List of tasks:
**a.** Reproduce the bug report on bitfield packing in full, without changing a single character.
**b.** Select and copy each line of the records in which the string "once" appears, matching uppercase and lowercase letters exactly.
BEGIN Extract to read
[BUG FBC] Bitfields not properly packed

[Jattenalle]

Issue:
Bitfield packing depends on the order of member type sizes and does not properly and consistently pack bitfields.

Affects:
All: FBC32, FBC64, GEN GAS, GEN GCC

Description:
A bitfield with different access type sizes where members are ordered in descending order based on the bitsize is properly padded and behaves as expected.
A bitfield with different access type sizes where members are ordered in ascending order based on the bitsize is not packed at all, instead acting as a regular type non bitfield. Which is inconsistent and unexpected behaviour.

In addition, the documentation states that bitfields are packed:
(Via: https://www.freebasic.net/wiki/KeyPgType)

Bitfield members in a type are packed together, unless the next member is a non-bitfield (nested union is considered a non-bitfield).
END Extract to read
BEGIN Material for the task
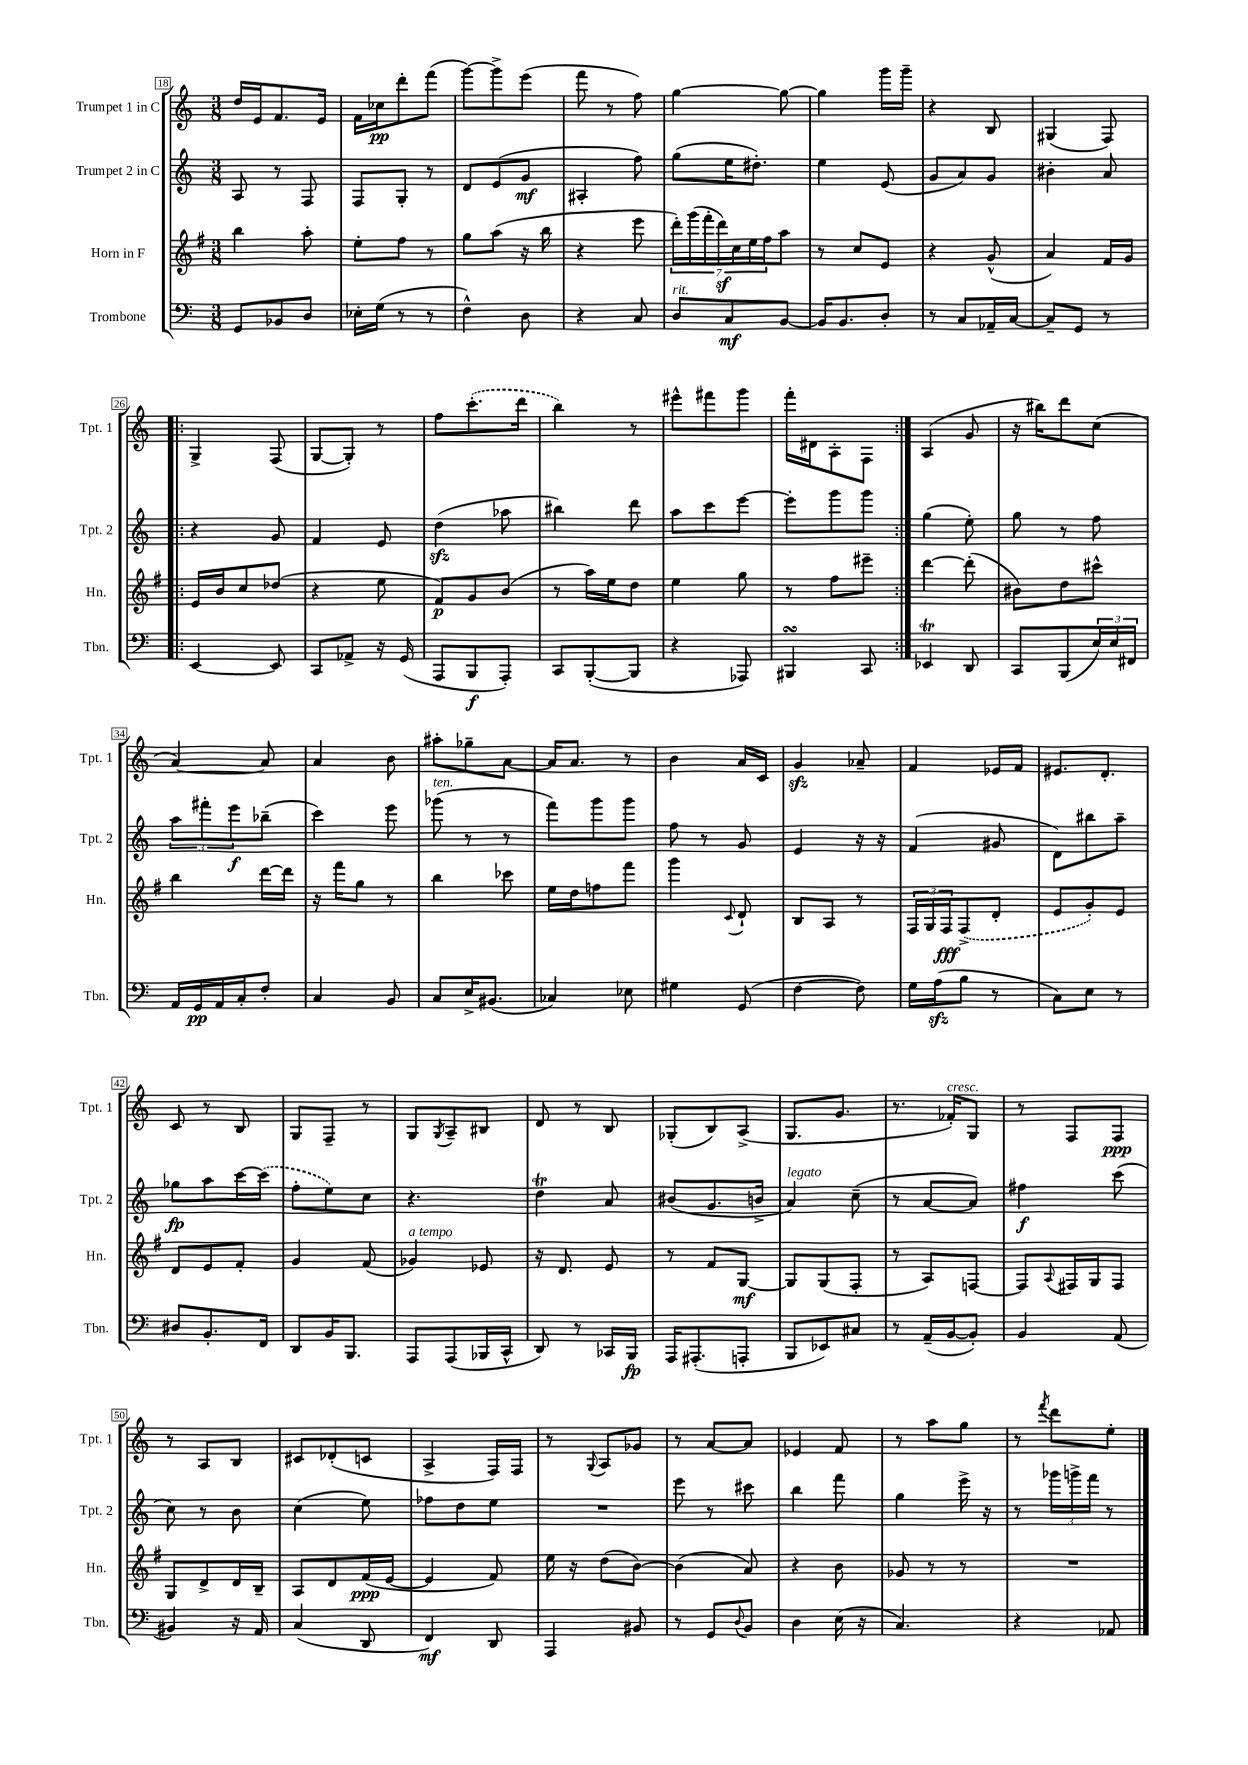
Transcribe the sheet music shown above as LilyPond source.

<<
\new StaffGroup <<
\new Staff = "s0" \with { instrumentName = "Trumpet 1 in C" shortInstrumentName = "Tpt. 1" } {
    \clef treble \key c \major \numericTimeSignature \time 3/8
    d''16 e'16 f'8. e'16 |
    f'16 ces''16\pp d'''8-. f'''8( |
    g'''8~) g'''8-> e'''8( |
    f'''8 r8 f''8) |
    g''4~ g''8~ |
    g''4 g'''16 g'''16-- |
    r4 b8 |
    gis4( f8) |
    \repeat volta 2 { g4-> f8( |
    g8~ g8-.) r8 |
    f''8 \once \slurDashed c'''8.-.( d'''16 |
    b''4) r8 |
    eis'''8-^ fis'''8 g'''8 |
    f'''16-. dis'16 a8-. f8 | }
    a4( g'8 |
    r16 bis''16) d'''8 c''8( |
    a'4~) a'8 |
    a'4 b'8 |
    ais''8-. ges''8-- a'8~ |
    a'16 a'8. r8 |
    b'4 a'16 c'16 |
    g'4\sfz aes'8-- |
    f'4 ees'16 f'16 |
    eis'8. d'8.-. |
    c'8 r8 b8 |
    g8 f8-- r8 |
    g8 \acciaccatura { g8 } a8-- bis8 |
    d'8 r8 b8 |
    ges8-.( b8) a8->( |
    g8. g'8. |
    r8. fes'16-.^\markup { \italic "cresc." }) g8 |
    r8 f8 f8\ppp |
    r8 a8 b8 |
    cis'8 des'8-.( c'8 |
    a4-> f16) f16 |
    r8 \appoggiatura { g8 } a8 ges'8 |
    r8 a'8~ a'8 |
    ees'4 f'8 |
    r8 a''8 g''8 |
    r8 \acciaccatura { f'''8 } d'''8 e''8-. \bar "|." |
}
\new Staff = "s1" \with { instrumentName = "Trumpet 2 in C" shortInstrumentName = "Tpt. 2" } {
    \clef treble \key c \major \numericTimeSignature \time 3/8
    a8 r8 f8 |
    f8 g8-. r8 |
    d'8 e'8( g'8\mf |
    ais4-. f''8) |
    g''8( e''16 dis''8.-.) |
    e''4 e'8( |
    g'8 a'8) g'8 |
    bis'4-. a'8 |
    \repeat volta 2 { r4 g'8 |
    f'4 e'8 |
    d''4\sfz( aes''8 |
    bis''4) d'''8 |
    a''8 c'''8 e'''8~ |
    e'''8-. g'''8 g'''8 | }
    g''4( e''8-.) |
    g''8 r8 f''8 |
    \tuplet 3/2 { a''8 fis'''8-. e'''8\f } bes''8--( |
    c'''4) e'''8 |
    ges'''8^\markup { \italic "ten." }( r8 r8 |
    f'''8) g'''8 g'''8 |
    f''8 r8 g'8 |
    e'4 r16 r16 |
    f'4( gis'8 |
    d'8) bis''8 a''8-- |
    ges''8\fp a''8 c'''16~ \once \slurDashed c'''16( |
    f''8-. e''8) c''8 |
    r4. |
    d''4\trill a'8 |
    bis'8( g'8. b'16-> |
    a'4^\markup { \italic "legato" }) c''8--( |
    r8 a'8~ a'8) |
    fis''4\f c'''8( |
    c''8) r8 b'8 |
    c''4( e''8) |
    fes''8 d''8 e''8 |
    R4. |
    e'''8 r8 cis'''8 |
    b''4 f'''8 |
    g''4 e'''16-> r16 |
    r8 \tuplet 3/2 { ges'''16 g'''16-> f'''16 } r8 \bar "|." |
}
\new Staff = "s2" \with { instrumentName = "Horn in F" shortInstrumentName = "Hn." } {
    \clef treble \key g \major \numericTimeSignature \time 3/8
    b''4 a''8-. |
    e''8-. fis''8 r8 |
    g''8 a''8( r16 b''16 |
    r4 e'''8 |
    \tuplet 7/4 { d'''16-.) g'''16( fis'''16-. d'''16\sf) c''16 e''16 fis''16 } a''8 |
    r8 c''8 e'8 |
    r4 g'8-^( |
    a'4) fis'16 g'16 |
    \repeat volta 2 { e'16 b'16 c''8 des''8( |
    r4 e''8 |
    fis'8\p) g'8 b'8( |
    r8 a''16) e''16 d''8 |
    e''4 g''8 |
    r8 fis''8 eis'''8-- | }
    d'''4~ d'''8-.( |
    bis'8) d''8 cis'''8-^ |
    b''4 d'''16~ d'''16 |
    r16 fis'''16 g''8 r8 |
    b''4 ces'''8 |
    e''16 d''16 f''8 fis'''8 |
    g'''4 \appoggiatura { c'8 } d'8-! |
    b8 a8 r8 |
    \tuplet 3/2 { fis16 g16 fis16\fff } \once \slurDashed fis8->( d'8-. |
    e'8 g'8-.) e'8 |
    d'8 e'8 fis'8-. |
    g'4 fis'8( |
    ges'4^\markup { \italic "a tempo" }) ees'8 |
    r16 d'8. e'8 |
    r8 fis'8 g8~\mf |
    g8 g8( fis8-. |
    r8 a8) f8~ |
    f8 \appoggiatura { a8 } fis16 g16 fis8 |
    g8 d'8-> d'16 b16-- |
    a8 d'8 fis'16\ppp( e'16~ |
    e'4 fis'8) |
    e''16 r16 d''8( b'8~) |
    b'4( a'8) |
    r4 b'8 |
    ges'8 r8 r8 |
    R4. \bar "|." |
}
\new Staff = "s3" \with { instrumentName = "Trombone" shortInstrumentName = "Tbn." } {
    \clef bass \key c \major \numericTimeSignature \time 3/8
    g,8 bes,8 d8 |
    ees16-. g16( r8 r8 |
    f4-^) d8 |
    r4 c8 |
    d8^\markup { \italic "rit." } c8\mf b,8~ |
    b,16 b,8. d8-. |
    r8 c8 aes,16-- c16~ |
    c8-- g,8 r8 |
    \repeat volta 2 { e,4~ e,8 |
    c,8 aes,8-> r16 g,16( |
    a,,8 b,,8\f a,,8-.) |
    c,8 b,,8~-.( b,,8 |
    r4 aes,,8) |
    bis,,4\turn c,8 | }
    ees,4\trill d,8 |
    c,8 b,,8( \tuplet 3/2 { e16) e16 fis,16 } |
    a,16 g,16\pp a,16 c16-. f8-. |
    c4 b,8 |
    c8 e16-> bis,8.( |
    ces4) ees8 |
    gis4 g,8( |
    f4~ f8) |
    g16 a16\sfz( b8 r8 |
    c8) e8 r8 |
    dis8 b,8.-. f,16 |
    d,8 b,16 b,,8. |
    a,,8 a,,8( bes,,16 c,16-^ |
    d,8) r8 ces,16 b,,16\fp |
    a,,16 ais,,8.-.( a,,8-. |
    b,,8 ees,8) cis8 |
    r8 a,16--( b,16~ b,8-.) |
    b,4 a,8( |
    bis,4) r16 a,16 |
    c4( d,8 |
    f,4\mf) d,8 |
    a,,4 bis,8 |
    r8 g,8 \appoggiatura { d8 } b,8 |
    d4 e16( r16 |
    c4.) |
    r4 aes,8 \bar "|." |
}
>>
>>
\layout { \context { \Score currentBarNumber = #18 \override BarNumber.stencil = #(make-stencil-boxer 0.1 0.3 ly:text-interface::print) } }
END Material for the task
Answers by task:
**a.**
[BUG FBC] Bitfields not properly packed

[Jattenalle]

Issue:
Bitfield packing depends on the order of member type sizes and does not properly and consistently pack bitfields.

Affects:
All: FBC32, FBC64, GEN GAS, GEN GCC

Description:
A bitfield with different access type sizes where members are ordered in descending order based on the bitsize is properly padded and behaves as expected.
A bitfield with different access type sizes where members are ordered in ascending order based on the bitsize is not packed at all, instead acting as a regular type non bitfield. Which is inconsistent and unexpected behaviour.

In addition, the documentation states that bitfields are packed:
(Via: https://www.freebasic.net/wiki/KeyPgType)

Bitfield members in a type are packed together, unless the next member is a non-bitfield (nested union is considered a non-bitfield).

**b.**
    f''8 \once \slurDashed c'''8.-.( d'''16 |
    ges''8\fp a''8 c'''16~ \once \slurDashed c'''16( |
    \tuplet 3/2 { fis16 g16 fis16\fff } \once \slurDashed fis8->( d'8-. |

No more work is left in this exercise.